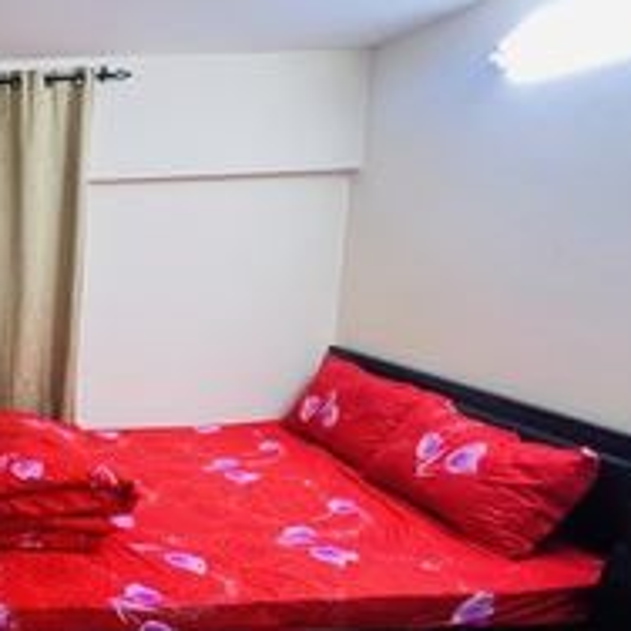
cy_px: 357
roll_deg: +2.2
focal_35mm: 28
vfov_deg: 57.1
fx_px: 577
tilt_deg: -11.1
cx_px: -55
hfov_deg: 44.4
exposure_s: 1/50
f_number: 1.8
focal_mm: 1.57
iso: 160
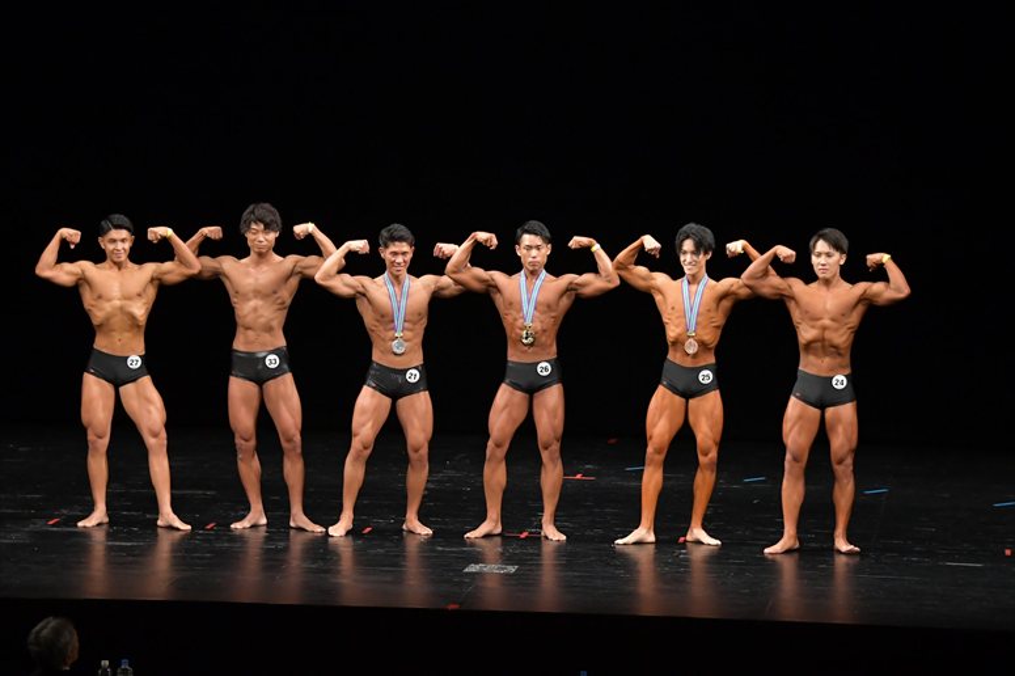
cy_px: 338
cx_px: 508
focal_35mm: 147
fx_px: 4143
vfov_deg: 9.3
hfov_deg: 14.0
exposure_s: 1/400
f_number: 5.6
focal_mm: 98
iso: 3200
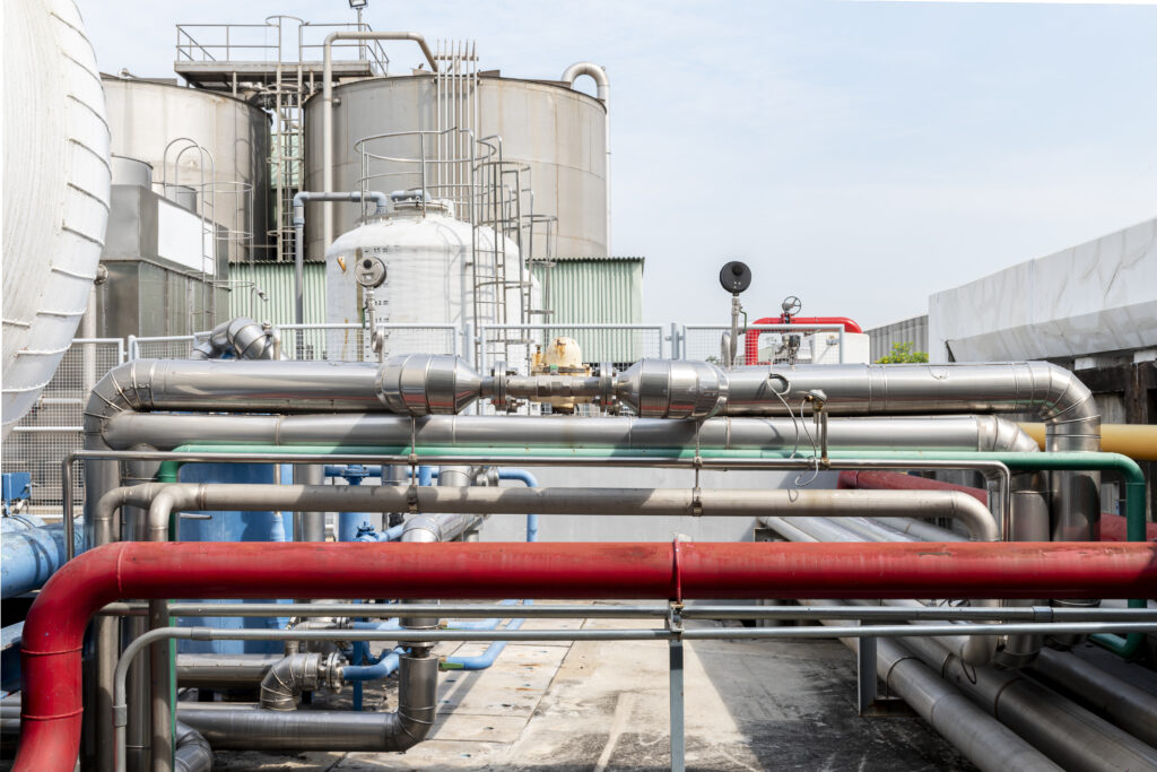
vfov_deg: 34.2
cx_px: 578
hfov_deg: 49.5
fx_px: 1254
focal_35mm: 39
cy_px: 386
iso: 100
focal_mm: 26
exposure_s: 1/80
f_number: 11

PROBLEM: Your answer must be an exact transcription of the records above, minus the pictures.

COMPLETED EXERCISE:
cy_px: 357
roll_deg: +2.2
focal_35mm: 28
vfov_deg: 57.1
fx_px: 577
tilt_deg: -11.1
cx_px: -55
hfov_deg: 44.4
exposure_s: 1/50
f_number: 1.8
focal_mm: 1.57
iso: 160
cy_px: 338
cx_px: 508
focal_35mm: 147
fx_px: 4143
vfov_deg: 9.3
hfov_deg: 14.0
exposure_s: 1/400
f_number: 5.6
focal_mm: 98
iso: 3200
vfov_deg: 34.2
cx_px: 578
hfov_deg: 49.5
fx_px: 1254
focal_35mm: 39
cy_px: 386
iso: 100
focal_mm: 26
exposure_s: 1/80
f_number: 11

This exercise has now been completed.